▶ _Working data_:
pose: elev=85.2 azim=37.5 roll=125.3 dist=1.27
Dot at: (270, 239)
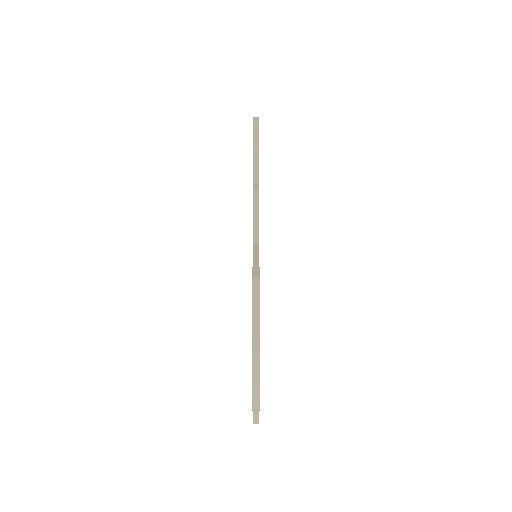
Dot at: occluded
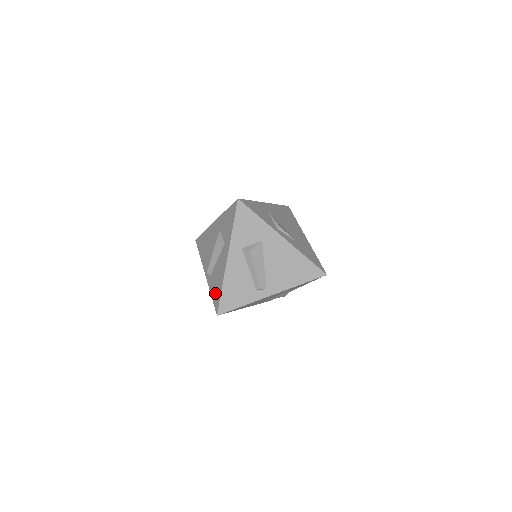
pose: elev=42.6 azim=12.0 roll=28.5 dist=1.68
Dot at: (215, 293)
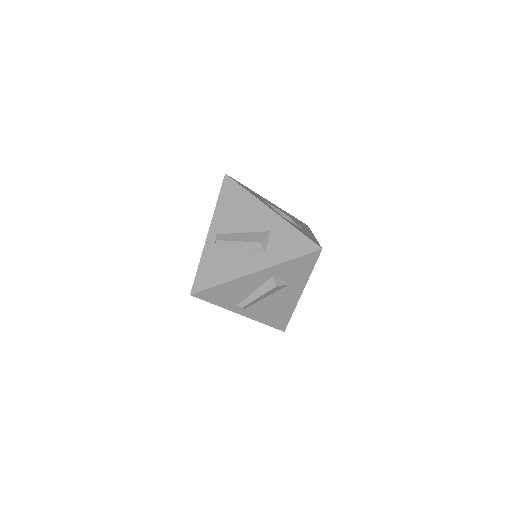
==
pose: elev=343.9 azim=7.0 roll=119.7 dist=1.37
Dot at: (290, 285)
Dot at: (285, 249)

▶ _Problem to work on_: Return the lines of the records starting at the one containing "pose: elev=343.9 azim=7.0" and ending at the one containing "Dot at: (285, 249)", both included, and copy them without any change.

▶ _Answer to this problem_:
pose: elev=343.9 azim=7.0 roll=119.7 dist=1.37
Dot at: (290, 285)
Dot at: (285, 249)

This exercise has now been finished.